Yumruğunuz büyüklüğündeki bir et parçasının içine 1.200.000 adet süzgeç yerleştirilmiştir. Bu süzgeçlerin her birinde aynı detaylı tasarım eksiksiz olarak mevcuttur. Örneğin her nefronda glomerulus denilen (bowman kapsülü içindeki kılcaldamar yumağı) bir bölüm vardır. Bu bölümün özelliklerini kısaca inceleyecek olursak, Bowman kapsülüne giren glomerulus, burada damar yumağını oluşturmak için birçok kılcallara ayrılır. Daha sonra bu kılcallar birleşerek yine atardamar olarak kapsülden çıkar.
Vücutta iki atardamar arasındaki kılcal damar ağı yalnızca bu bölgede görülür. Glomerulus kılcalları, iki atardamar arasında bulunduğu için, kan basıncı diğer vücut kılcallarından farklı olarak burada daha yüksektir. Bu bölgede kan basıncının yüksek tutulması çok özel bir amaca hizmet etmektedir. Kan basıncının yüksek olması nedeniyle süzme işlevi daha etkili gerçekleşir. Yine diğer kılcallardan farklı olarak, bu bölgedeki damar çeperleri iki katlıdır. Bu yapı onlara, hem yüksek basınca dayanma yeteneği kazandırır, hem de protein ve lökositlerin kılcal damarlardan dışarıya çıkmasını engeller.

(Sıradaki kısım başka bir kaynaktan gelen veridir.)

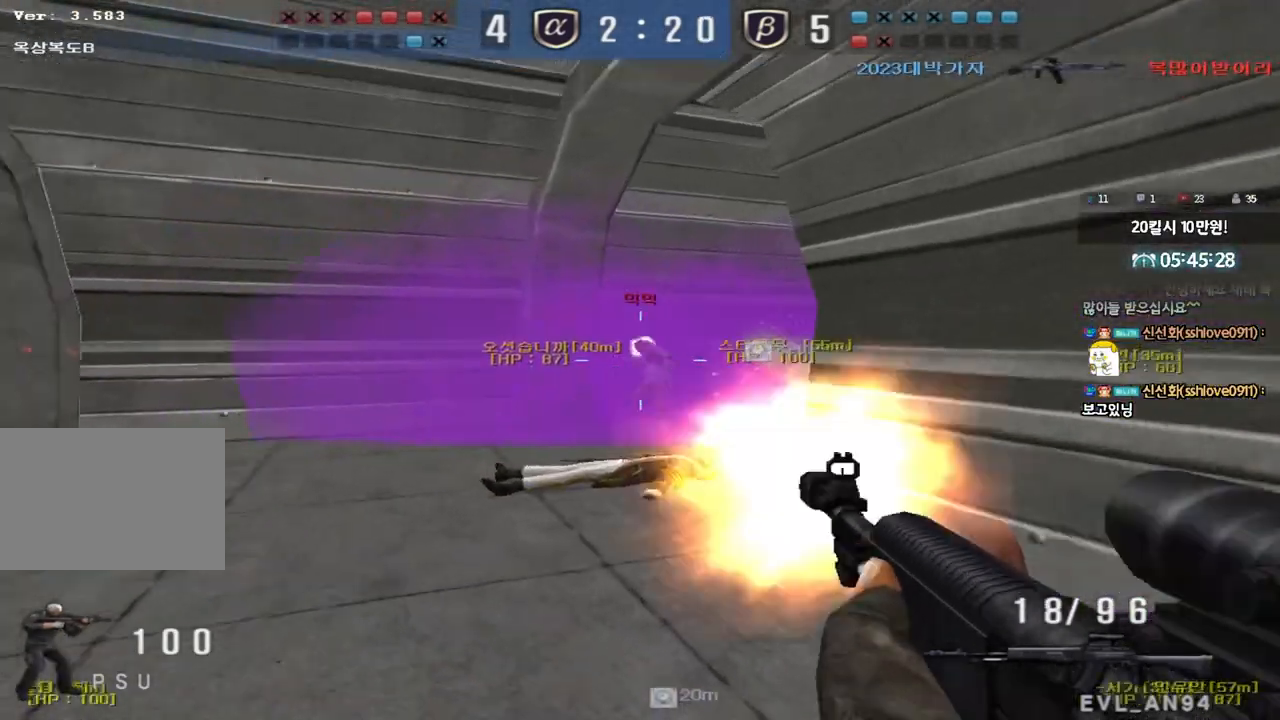
{"keys": ["a", "s", "space"], "events": [[17, "ctrl", "down"], [17, "w", "up"], [33, "a", "up"], [150, "ctrl", "up"], [150, "w", "down"], [167, "d", "down"], [383, "ctrl", "down"], [400, "d", "up"], [400, "w", "up"], [417, "space", "down"], [483, "a", "down"], [500, "ctrl", "up"], [500, "s", "down"]]}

Bütün bu özellikler sayesinde glomerulus kılcallarından yalnız su ve suda erimiş maddeler bowman kapsülüne geçer. Diğer kılcal damarlarda geri emilim olduğu halde, buradaki kılcallarda geri emilim yoktur.

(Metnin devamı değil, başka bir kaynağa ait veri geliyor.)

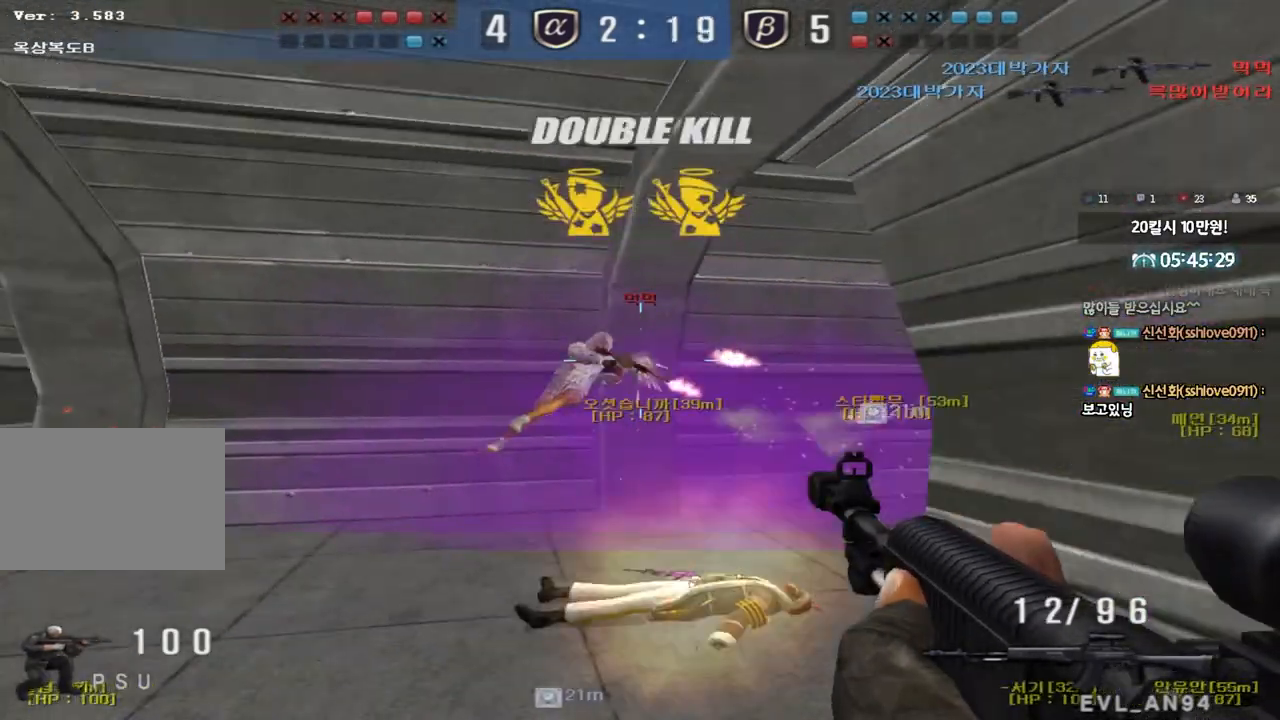
{"keys": ["a", "w"], "events": [[33, "space", "up"], [100, "ctrl", "down"], [183, "s", "up"], [233, "ctrl", "up"], [233, "w", "down"], [333, "ctrl", "down"], [433, "ctrl", "up"]]}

Burada anlatılanlar böbreklerdeki detaylı yapının çok küçük parçalarıdır. Böbreklerdeki tek bir işlemin, salgılanan tek bir maddenin üzerine yazılmış sayfalar dolusu kitaplar, yapılmış sayısız araştırma ve deneyler vardır.
Bunun gibi insan vücudu üzerine yapılan bütün çalışmalar tek bir sonucu ortaya koymaktadır. Vücudumuzu oluşturan parçaların tümü bir bütün olarak var olmak zorundadır. Çünkü bizim yaşamımızı sürdürmemiz vücudumuzun bir bütün olarak çalışmasına bağlıdır. Boşaltım sisteminin parçalarından biri olan böbreklerdeki atardamar sisteminin yukarıda bahsedilen özelliği olmasa, vücut dengesi bozulacak ve bu, ölümle sonuçlanacaktır.
Glikozu, Proteini, Sodyumu Ayırt Edebilen Böbrekler
İki böbreğimiz hayatımız boyunca vücudumuzu dolaşan kanı temizler. Süzdüğü maddenin bir kısmını vücuda geri gönderir, kalanını da işe yaramadığı için vücuttan atar. Böbreklerin onca proteini, üreyi, sodyumu, glikozu ve diğerlerini nasıl birbirinden ayırt ettiklerini biliyor musunuz?
Böbreklerde, gelen kanın içindeki maddeleri süzen yer "glomerül" adı verilen kılcal damarlardan oluşan yumak şeklindeki bir yapıdır. Buradaki kılcal damarların, vücudu saran diğer kılcal damarlardan farkı üç katmanla sarılmış olmasıdır. İşte bu üç tabaka inanılmaz bir titizlikle, böbreklerde hangi maddenin süzülüp, atılacağına hangisinin tekrar kana karışacağına karar verir. Ancak okuduğunuz bu cümledeki önemli bir detaya dikkat edin lütfen. Bir hücre zarı neyi ölçü alarak ve hangi mekanizmayla kendisine gelen sıvının içindeki tüm maddeleri teker teker tespit edip, hangi bölgeye gitmeleri gerektiğine karar verir? Böbreğe gelen kanın içerisinde glikoz, bikarbonat, sodyum, klor, üre ve keratin gibi birçok madde vardır. Böbrek, bu maddelerin bir kısmının tamamını, bir kısmının bir bölümünü vücuttan atarken, bir kısmını da tamamen kana gönderir. Bir et parçası olan böbrek bu maddelerin hangisini ne kadar atacağına nasıl karar verebilmektedir?
Glomerüllerin seçiciliği sıvının içindeki moleküllerin elektrik yüklerine ve büyüklüklerine bağlı olarak belirlenmektedir. Bu demektir ki glomerüller, sıvının içinde karışık olarak bulunan sodyum ile glikozun molekül ağırlığını hesaplama ve proteinlerin negatif elektrik yüklü olduklarını tespit edebilme yeteneğine sahiptir. Böylece vücut için hayati öneme sahip olan proteinlerin vücuttan atılmayıp, tekrar geri alınması sağlanmış olmaktadır.